Os pais amam mais um filho do que outro?

Os pais amam mais um filho do que outro

Se você perguntar para qualquer mãe, que tenha mais de um filho, qual deles ela ama mais a respostas é unânime: "Amo os dois igual, cada um do seu jeito". Mas será que isso é verdade ou realmente existe um favorito?

O recente livro que está dando o que falar "The sibling effect: what the bonds among brothers and sisters reveal about us" ou algo como "O efeito fraternal: o que as relações entre filhos revelam sobre nós", conta como o autor, Jeffrey Kluger, foi afetado na infância pelas predileções dos pais pelos irmãos.

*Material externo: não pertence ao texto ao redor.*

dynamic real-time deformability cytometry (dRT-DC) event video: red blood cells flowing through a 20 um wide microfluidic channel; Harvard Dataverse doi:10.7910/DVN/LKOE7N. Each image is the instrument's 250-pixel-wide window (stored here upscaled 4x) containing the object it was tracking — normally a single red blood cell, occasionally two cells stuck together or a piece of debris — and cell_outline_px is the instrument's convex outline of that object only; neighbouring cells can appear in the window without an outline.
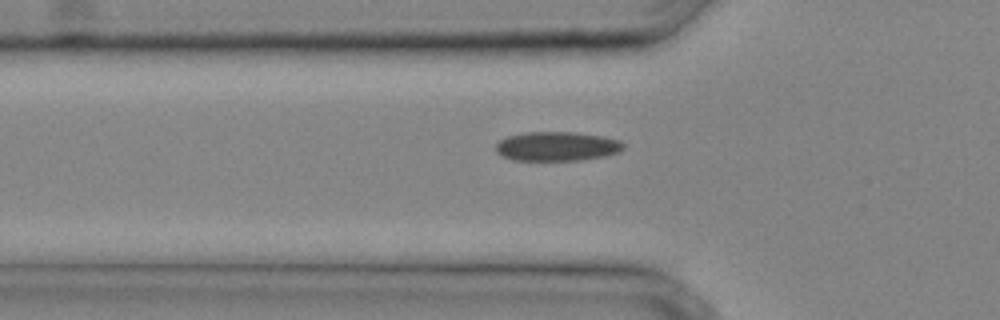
{"species": "common noctule bat (a hibernating species)", "species_latin": "Nyctalus noctula", "temperature_condition": "cold", "stored_images_in_passage": 24, "camera_frame_rate_fps": 3000, "um_per_image_px": 0.085, "animal": {"sex": "male", "body_mass_g": 20.4}, "frame": {"image": 1, "passage_image": 3, "time_ms": 0.667, "image_size_px": [1000, 320], "cell_outline_px": [[624, 148], [620, 152], [604, 156], [580, 160], [512, 160], [500, 156], [496, 152], [496, 144], [500, 140], [508, 136], [524, 132], [576, 132], [604, 136], [620, 140], [624, 144]], "centroid_in_image_um": [47.34, 12.43], "position_along_channel_um": 78.5, "area_um2": 21.96}}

Kluger, o editor da revista Time, detalhou que seu pai gostava mais do irmão mais velho e sua mãe do mais novo: "Eles sempre negaram. Foi uma tentativa de me poupar da dor de ser o último da fila", diz Kluger. O autor descreveu no seu livro alguns estudos científicos e pesquisas diversas sobre o assunto e concluiu que o favoritismo dos pais por alguns filhos existe mesmo.

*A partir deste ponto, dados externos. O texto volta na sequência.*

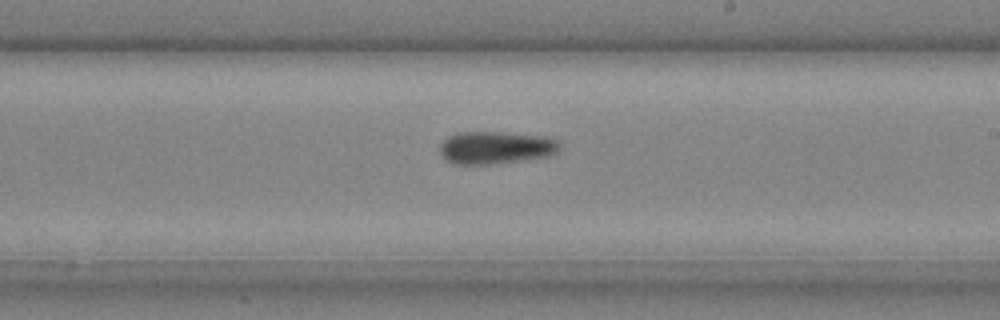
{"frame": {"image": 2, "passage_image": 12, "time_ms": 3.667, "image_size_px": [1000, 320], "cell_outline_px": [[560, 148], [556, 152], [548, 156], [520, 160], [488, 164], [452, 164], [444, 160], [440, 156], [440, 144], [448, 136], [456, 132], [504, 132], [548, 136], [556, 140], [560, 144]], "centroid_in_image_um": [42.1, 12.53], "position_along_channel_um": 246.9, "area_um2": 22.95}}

De acordo com a psicóloga Ana Pozza é verdade que um pai pode ter mais ‘afinidade’ com um filho do que com outro. "Às vezes um filho pode ter um temperamento semelhante ou completamente diferente ao do pai/mãe, o que faz com que a convivência entre ambos sofra esta influência, positivamente ou nem tanto".

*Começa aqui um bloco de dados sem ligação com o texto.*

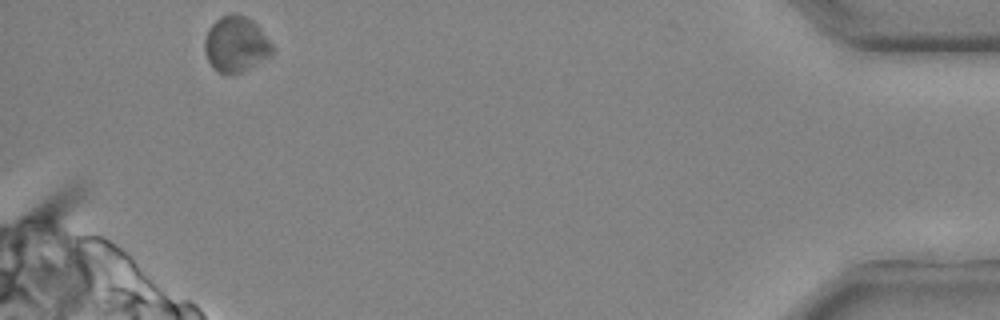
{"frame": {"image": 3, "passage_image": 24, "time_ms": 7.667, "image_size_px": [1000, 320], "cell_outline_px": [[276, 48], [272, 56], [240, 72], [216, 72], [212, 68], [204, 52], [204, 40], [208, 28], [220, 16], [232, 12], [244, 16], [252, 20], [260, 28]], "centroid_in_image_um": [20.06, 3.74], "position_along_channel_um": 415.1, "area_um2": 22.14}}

Um exemplo bem claro que a especialista nos dá é o seguinte: "A filha que se habitua a ir à praia com a mãe poderá ser uma excelente companhia, enquanto a outra não suporta o sol quente. Se a mãe for assídua à praia e a filha adorar este programa, tenderá a criar afinidades, dando o sentimento à outra irmã de que ela é a preferida da mamãe. E talvez até seja. Por isso, é importante que esta mãe possa também ter programas em comum com a outra filha, ou que tenha diálogo aberto e respeito às diferenças, as quais podem se reverter em crescimento para todo o grupo".

Dessa forma, Dra. Ana nos explica como podem nascer as "preferências" por um filho ou outro, mas nos lembra de que o amor deve existir independente das tarefas que eles realizem juntos: "Quando se trata de falar em ‘preferência’ é preciso estar atento. Preferir um filho e renegar outro (abertamente ou não), pode gerar intenso sofrimento naquele que não se sente tão prestigiado, sendo uma situação de violência emocional, pois todos os filhos merecem e precisam do amor dos pais".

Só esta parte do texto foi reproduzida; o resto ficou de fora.